For a split second Catherine froze, mind scrambling to reassert order, to reach for the familiar choreography of control she relied on. This wasn’t how she did things. There was no calendar invite, no careful preamble, no clause tucked neatly in the margin of a life she had color-coded into obedience.
But something in her shifted. The shock softened into heat. Her body betrayed her with ease, tilting into the kiss, eyes fluttering shut as if her bones remembered how to surrender long before her brain caught up. Sloane’s hand slid to Catherine’s jaw, her thumb resting under her ear where her pulse was quick and obvious; the other found Catherine’s waist and stayed there, steady, the heel of her palm a quiet anchoras she deepened the kiss by a fraction, then another, building rather than grabbing.

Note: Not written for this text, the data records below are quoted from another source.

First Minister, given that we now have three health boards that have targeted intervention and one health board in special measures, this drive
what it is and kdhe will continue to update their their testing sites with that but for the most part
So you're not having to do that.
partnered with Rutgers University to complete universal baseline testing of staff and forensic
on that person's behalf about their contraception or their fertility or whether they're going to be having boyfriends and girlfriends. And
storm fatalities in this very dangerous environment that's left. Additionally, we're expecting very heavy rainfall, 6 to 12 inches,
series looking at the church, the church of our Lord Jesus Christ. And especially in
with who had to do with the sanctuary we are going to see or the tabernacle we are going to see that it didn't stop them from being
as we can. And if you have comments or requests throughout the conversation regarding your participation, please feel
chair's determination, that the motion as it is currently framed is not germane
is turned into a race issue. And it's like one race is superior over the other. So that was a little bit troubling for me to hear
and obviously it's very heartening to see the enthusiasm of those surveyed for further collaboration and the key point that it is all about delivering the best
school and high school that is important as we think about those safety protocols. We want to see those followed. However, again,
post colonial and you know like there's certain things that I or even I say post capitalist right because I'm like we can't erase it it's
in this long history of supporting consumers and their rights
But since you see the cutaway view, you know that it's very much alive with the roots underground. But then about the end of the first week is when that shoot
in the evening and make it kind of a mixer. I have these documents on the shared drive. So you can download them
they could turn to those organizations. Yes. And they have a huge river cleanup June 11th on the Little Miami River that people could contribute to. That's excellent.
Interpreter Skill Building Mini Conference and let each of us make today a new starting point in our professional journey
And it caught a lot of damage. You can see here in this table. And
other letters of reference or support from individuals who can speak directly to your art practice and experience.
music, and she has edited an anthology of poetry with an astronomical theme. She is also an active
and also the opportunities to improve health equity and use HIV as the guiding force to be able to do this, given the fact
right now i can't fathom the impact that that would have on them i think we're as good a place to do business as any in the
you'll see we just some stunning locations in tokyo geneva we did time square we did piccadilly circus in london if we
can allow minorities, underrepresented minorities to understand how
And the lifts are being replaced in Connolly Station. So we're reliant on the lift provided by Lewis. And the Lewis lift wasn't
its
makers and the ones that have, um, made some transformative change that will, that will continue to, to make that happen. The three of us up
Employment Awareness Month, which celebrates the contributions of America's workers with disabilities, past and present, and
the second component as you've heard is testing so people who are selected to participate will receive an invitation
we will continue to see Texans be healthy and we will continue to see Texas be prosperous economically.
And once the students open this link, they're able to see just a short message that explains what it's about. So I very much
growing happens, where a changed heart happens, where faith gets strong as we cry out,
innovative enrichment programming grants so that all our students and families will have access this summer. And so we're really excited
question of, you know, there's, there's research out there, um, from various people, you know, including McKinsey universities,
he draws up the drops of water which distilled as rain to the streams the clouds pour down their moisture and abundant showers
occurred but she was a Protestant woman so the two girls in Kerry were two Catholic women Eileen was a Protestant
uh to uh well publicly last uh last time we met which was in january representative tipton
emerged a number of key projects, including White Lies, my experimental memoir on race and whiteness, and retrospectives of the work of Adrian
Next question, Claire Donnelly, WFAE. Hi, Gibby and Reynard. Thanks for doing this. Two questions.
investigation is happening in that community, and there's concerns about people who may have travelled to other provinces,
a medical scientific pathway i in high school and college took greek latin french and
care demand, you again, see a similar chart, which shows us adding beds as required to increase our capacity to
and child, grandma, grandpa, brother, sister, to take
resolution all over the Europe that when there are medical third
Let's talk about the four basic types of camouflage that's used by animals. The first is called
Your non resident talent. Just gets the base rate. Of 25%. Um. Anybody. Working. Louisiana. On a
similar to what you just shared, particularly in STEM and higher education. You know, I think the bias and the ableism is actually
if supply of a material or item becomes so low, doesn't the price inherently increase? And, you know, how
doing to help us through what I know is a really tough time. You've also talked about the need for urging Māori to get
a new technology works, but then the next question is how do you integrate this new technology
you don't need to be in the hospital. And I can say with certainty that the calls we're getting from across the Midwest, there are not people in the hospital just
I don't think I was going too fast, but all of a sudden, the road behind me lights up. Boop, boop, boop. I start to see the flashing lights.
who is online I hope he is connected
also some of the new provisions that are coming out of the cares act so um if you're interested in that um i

The city thinned to a smear at the edges—headlights, laughter, a taxi door somewhere—while the center of the world narrowed to the press and drag of their mouths. Catherine felt the soft catch of Sloane’s lower lip, the brief, deliberate graze of teeth that sparked high in her chest, the subtle change in angle when Catherine’s hand finally moved of its own accord and fisted in Sloane’s lapel. She hadn’t felt this alive in years; it arrived like a clean shock, a clarity that wiped the slate of her thoughts until only sensation remained.
It wasn’t supposed to happen. It was happening anyway.
Sloane kept it slow and controlled, not coy but measured, the kind of kiss that knew exactly what it wanted to say. Catherine felt her own restraint break in small, tidy pieces: the soft sound she couldn’t swallow, the way her fingers slid from the lapel to the back of Sloane’s neck, the involuntary step that brought them chest to chest. Heat pooled low and sure. Her head tipped, letting Sloane take more, then giving it back, their breath mixing, a rhythm starting that felt discovered rather than invented.
When the kiss finally broke apart, they didn’t stumble. Sloane eased back by a breath, close enough that Catherine could feel the warmth of her across that narrow gap, both of them breathing harder than the moment warranted if you measured it by time alone.